Earlier this month, for example, a 13-year-old student of the same Queenstown Community High School was seriously stabbed in a knife attack on her way home after having been involved in an altercation with another student who apparently brought his siblings to deal with her. Last month, rival gangs from the Carmel and Dolphin Community High Schools in Charlestown staged a street brawl which left some of the belligerents bleeding.
This newspaper previously reported incidents of gross indiscipline at the Lodge Community High School where a student struck a teacher in his head fracturing his skull; at Wisburg Secondary School in Linden where rival student gangs had committed acts of violence; at the Belvedere Primary School on the Corentyne where students of the Port Mourant Community High School threw an explosive device into the compound; and at the North Georgetown Secondary School where a youth gang entered the school compound and threatened a student with a gun, among others.
Although the community high schools feature most frequently, even the more prestigious schools are not immune from violent misbehaviour. In January, a 14-year-old Bishops’ High School student was stabbed during a ‘disagreement’ over a game of cards in the school compound and, in July last year, a 15-year-old Queen’s College student robbed a taxi-driver in Kitty with a .32 pistol.
Official responses have failed to curb dangerous school violence. Chairman of the Teaching Service Commission Mrs Leila Ramson announced in June last year that, for the first quarter of the year alone, the commission punished 80 teachers, 30 of whom were dismissed on grounds of misconduct and “sexual molestation.” Little wonder that students behave as they do. Chief Schools’ Welfare Officer Ms Banmattie Ram, reporting on the increasing incidence of students’ being found to be in possession of narcotics, said that her department was “working to discourage” the use of illicit drugs in schools.

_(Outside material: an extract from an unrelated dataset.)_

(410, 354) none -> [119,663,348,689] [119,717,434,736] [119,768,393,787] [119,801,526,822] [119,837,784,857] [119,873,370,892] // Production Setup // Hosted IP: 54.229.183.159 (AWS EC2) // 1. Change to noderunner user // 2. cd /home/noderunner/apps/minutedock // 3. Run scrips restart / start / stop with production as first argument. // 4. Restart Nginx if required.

There seems to be no real plan to deal with the wave of misbehaviour. Minister of Education Mr Shaik Baksh promised to appoint a larger number of school welfare officers “to monitor the situation.” In 2007, he had announced that all public schools will be declared ‘No smoking’ zones and students will not be allowed to use mobile telephones in classrooms. His predecessor Dr Henry Jeffrey thought that if the Ministry of Education’s Manual of Guidelines for the Maintenance of Order and Discipline in Schools was properly implemented, indiscipline problems would be reduced. He too promised to look at “a comprehensive approach to problematic areas such as this.”
Did the two ministers ever think that their nostrums could cure the cancer of school violence? The palliative and punitive expedients have not worked. Schools cannot correct every social problem and teachers cannot become substitute parents for delinquents but, if schools are to be made safer, the Ministry of Education must rethink its schools’ security strategy. Together with the Ministry of Home Affairs and the Ministry of Human Services and Social Security, it must plan to improve the conditions in which their children come to school ready and willing to learn rather than fight.